En gros, je procède exactement comme je procédais dans mon laboratoire noir et blanc.
A quelques détails près.
La différence la plus importante tient au fait que le boitier, si vous l’ avez réglé sur automatique pour la colorimétrie, va décider d’ une température de couleur et d’ une teinte variable pour chaque photos, en fonction de la lumière au moment de la prise de vues. Mais, lorsque vous travaillez avec des films, ils étaient équilibrés pour une température de couleur bien précise et, si vous vous en écartiez, vous introduisiez une dominante sur la photo. Ce phénomène était surtout visible sur les films Dias parce que vous aviez des originaux. Pour les films négatifs couleur, si cette dominante n’ était pas trop importante, le laboratoire qui se chargeait du tirage pouvait la corriger. Et, c’ est ce que fait votre boitier, à l’ insu de votre plein gré..
J’ ai donc décidé d’ imposer, sauf exception, la température de couleur de 5600°K, comme c’ était le cas pour les films. L’ exception est la photographie en lumière artificielle.
En photographie noir et blanc, j’ aimais les noirs profonds et détaillés. Avec des hautes lumières bien visibles. Ma façon de développer mes films privilégiait les effets de bord qui améliore la perception de la définition, et ma façon de tirer était plutôt contrastée pour obtenir de beaux noirs, quitte à devoir beaucoup masquer.

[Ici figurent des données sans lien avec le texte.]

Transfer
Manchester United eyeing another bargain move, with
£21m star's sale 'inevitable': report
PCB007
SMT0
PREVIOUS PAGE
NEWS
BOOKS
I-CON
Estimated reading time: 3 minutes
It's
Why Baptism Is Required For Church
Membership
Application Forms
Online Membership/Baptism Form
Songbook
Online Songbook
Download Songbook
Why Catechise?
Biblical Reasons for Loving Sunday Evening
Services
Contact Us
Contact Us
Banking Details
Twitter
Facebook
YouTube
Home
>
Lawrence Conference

En photographie couleur, j’ avais l’ habitude de travailler avec des Dias, essentiellement les Fuji Provia et Astia. Ces films avaient comme caractéristiques des couleurs qui allaient de saturées à très saturées, une teinte plutôt neutre pour le film Astia, une teinte chaude avec des noirs un peu magenta pour la Provia, qui éventait franchement orange rouge pour les couchers de soleil.

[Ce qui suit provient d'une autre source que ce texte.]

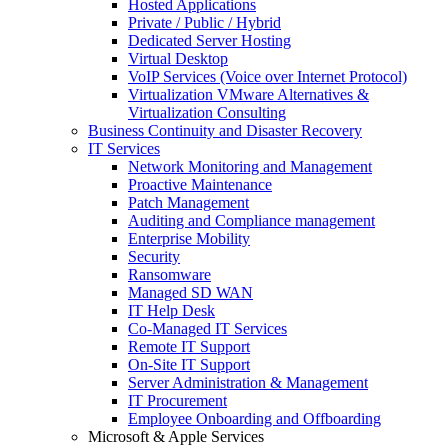
Hosted Applications
Private / Public / Hybrid
Dedicated Server Hosting
Virtual Desktop
VoIP Services (Voice over Internet Protocol)
Virtualization VMware Alternatives &
Virtualization Consulting
Business Continuity and Disaster Recovery
IT Services
Network Monitoring and Management
Proactive Maintenance
Patch Management
Auditing and Compliance management
Enterprise Mobility
Security
Ransomware
Managed SD WAN
IT Help Desk
Co-Managed IT Services
Remote IT Support
On-Site IT Support
Server Administration & Management
IT Procurement
Employee Onboarding and Offboarding
Microsoft & Apple Services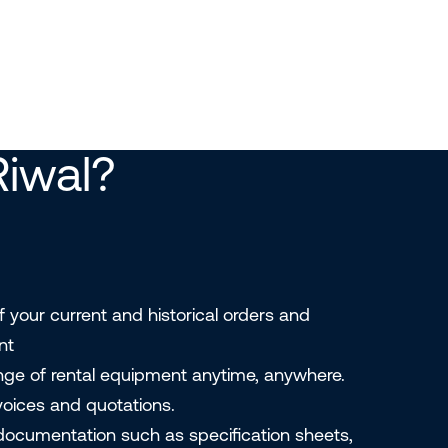
iwal?
f your current and historical orders and
nt
ange of rental equipment anytime, anywhere.
nvoices and quotations.
ocumentation such as specification sheets,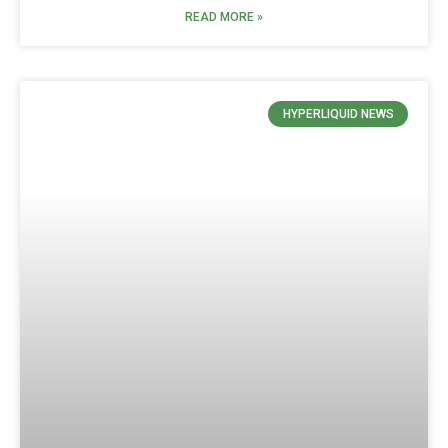
READ MORE »
HYPERLIQUID NEWS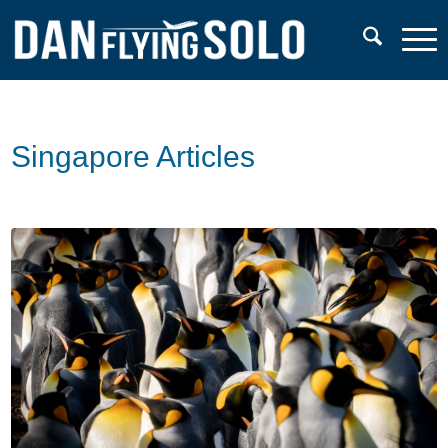
Singapore Articles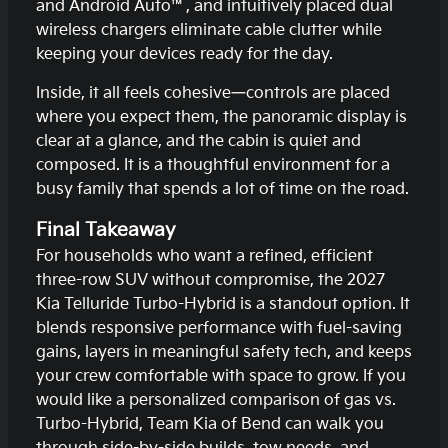
and Android Auto™, and intuitively placed dual
wireless chargers eliminate cable clutter while
keeping your devices ready for the day.
Inside, it all feels cohesive—controls are placed
where you expect them, the panoramic display is
clear at a glance, and the cabin is quiet and
composed. It is a thoughtful environment for a
busy family that spends a lot of time on the road.
Final Takeaway
For households who want a refined, efficient
three-row SUV without compromise, the 2027
Kia Telluride Turbo-Hybrid is a standout option. It
blends responsive performance with fuel-saving
gains, layers in meaningful safety tech, and keeps
your crew comfortable with space to grow. If you
would like a personalized comparison of gas vs.
Turbo-Hybrid, Team Kia of Bend can walk you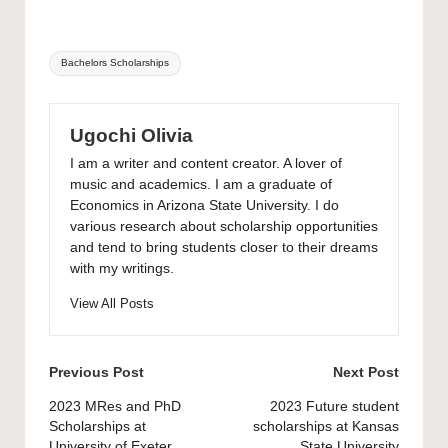
Tags:
Bachelors Scholarships
Ugochi Olivia
I am a writer and content creator. A lover of
music and academics. I am a graduate of
Economics in Arizona State University. I do
various research about scholarship opportunities
and tend to bring students closer to their dreams
with my writings.
View All Posts
Post
Previous Post
Next Post
navigation
2023 MRes and PhD
2023 Future student
Scholarships at
scholarships at Kansas
University of Exeter
State University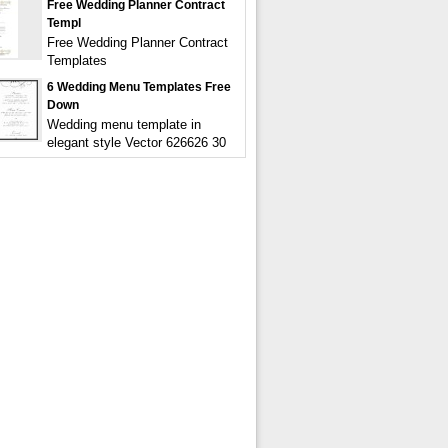
Free Wedding Planner Contract
Templ
Free Wedding Planner Contract
Templates
6 Wedding Menu Templates Free
Down
Wedding menu template in
elegant style Vector 626626 30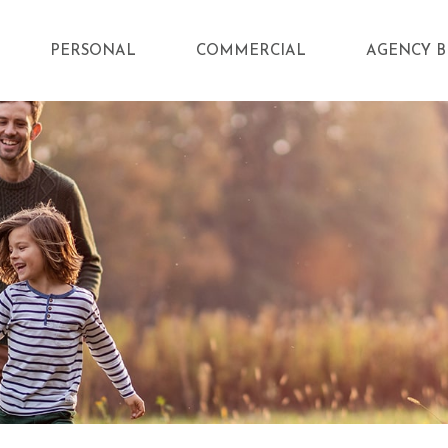
PERSONAL
COMMERCIAL
AGENCY B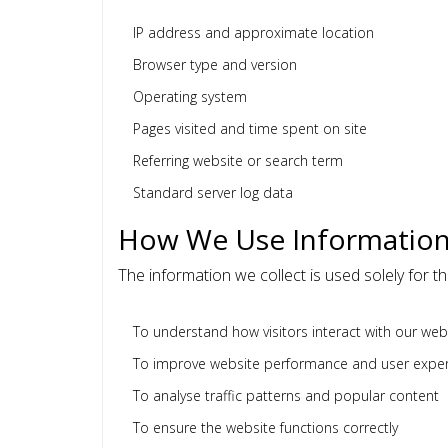
IP address and approximate location
Browser type and version
Operating system
Pages visited and time spent on site
Referring website or search term
Standard server log data
How We Use Informatio
The information we collect is used solely for t
To understand how visitors interact with our web
To improve website performance and user expe
To analyse traffic patterns and popular content
To ensure the website functions correctly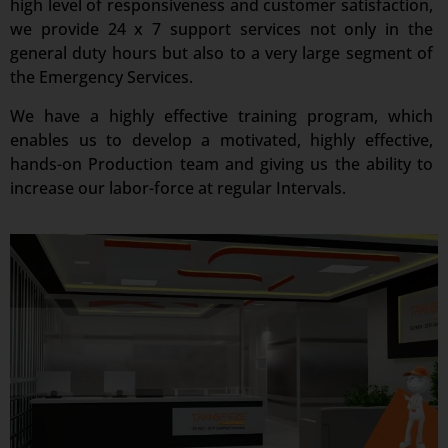
high level of responsiveness and customer satisfaction,
we provide 24 x 7 support services not only in the
general duty hours but also to a very large segment of
the Emergency Services.
We have a highly effective training program, which
enables us to develop a motivated, highly effective,
hands-on Production team and giving us the ability to
increase our labor-force at regular Intervals.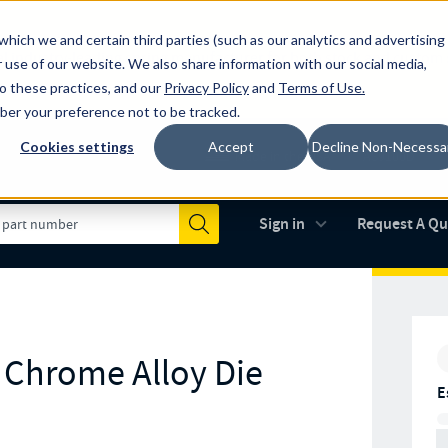
which we and certain third parties (such as our analytics and advertising
al industry-leading spring manufacturer for both stock and custom
 use of our website. We also share information with our social media,
to these practices, and our
Privacy Policy
and
Terms of Use
.
mber your preference not to be tracked.
Cookies settings
Accept
Decline Non-Necessa
Made in the USA
AS9100D
(opens in new 
Sign in
Request A Q
Submit
r Chrome Alloy Die
E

Ma façon de développer un fichier raw tend à reproduire ces expériences: j’ ai une série de settings qui vont donner un aspect “présentable” à la photo, c’ est à dire qu’ elle paraîtra équilibrée, avec des noirs et des hautes lumières, tout en lui donnant soit une première tendance colorimétrique pour les photos couleurs, soit le contraste que je juge idéal pour le noir et blanc.
Une fois un de ces settings appliqué, le seul curseur auquel je touche encore est celui de l’ exposition pour donner à la photo la densité voulue. Plus exactement, je visualise une zone qui correspondra au fameux gris moyen des photographes et je l’ amène à la densité voulue avec ce curseur.
A partir de là, il me reste à travailler sur trois zones: les ombres, les hautes lumières, formées bien souvent du ciel, et les gris moyens.
Pour ces trois parties, j’ utilise soit le dégradé, idéal pour des ciels, soit le pinceau.
Pour les extrêmes de la gamme de gris, j’ ai deux réglages “densité hautes lumières” et “densité basse lumière” sur lesquels j’ utilise le masque de gamme pour ne les appliquer que sur ces zones.
En ce qui concerne la zone de “gris moyen”, le problème est différent: il a généralement de jolies valeurs mais manque parfois de définition, ou, plus exactement, de “matière”, ce qui le rend fade. Je lui applique donc un setting dédié: un peu d’ exposition, beaucoup de noir, un peu de texture et un peu de clarté.
Vous avez donc ma recette pour développer une photo: ce n’ est pas bien compliqué, mais le temps passé à tester les différentes idées qui m’ ont finalement conduit à ce résultat est, lui, important.
Prenons un exemple: jusqu’ à l’ introduction par Adobe des LUTs dans Lightroom, il m’ était très difficile de concevoir un réglage qui n’ introduisait du magenta que dans les ombres. Il y a bien la courbe, en jouant sur les verts, mais, vu sa taille, effectuer un réglage précis était quasi impossible. Il y a également l’ étalonnage qui permet d’ ajouter du magenta dans les ombres, mais je ne l’ ai jamais trouvé très convainquant.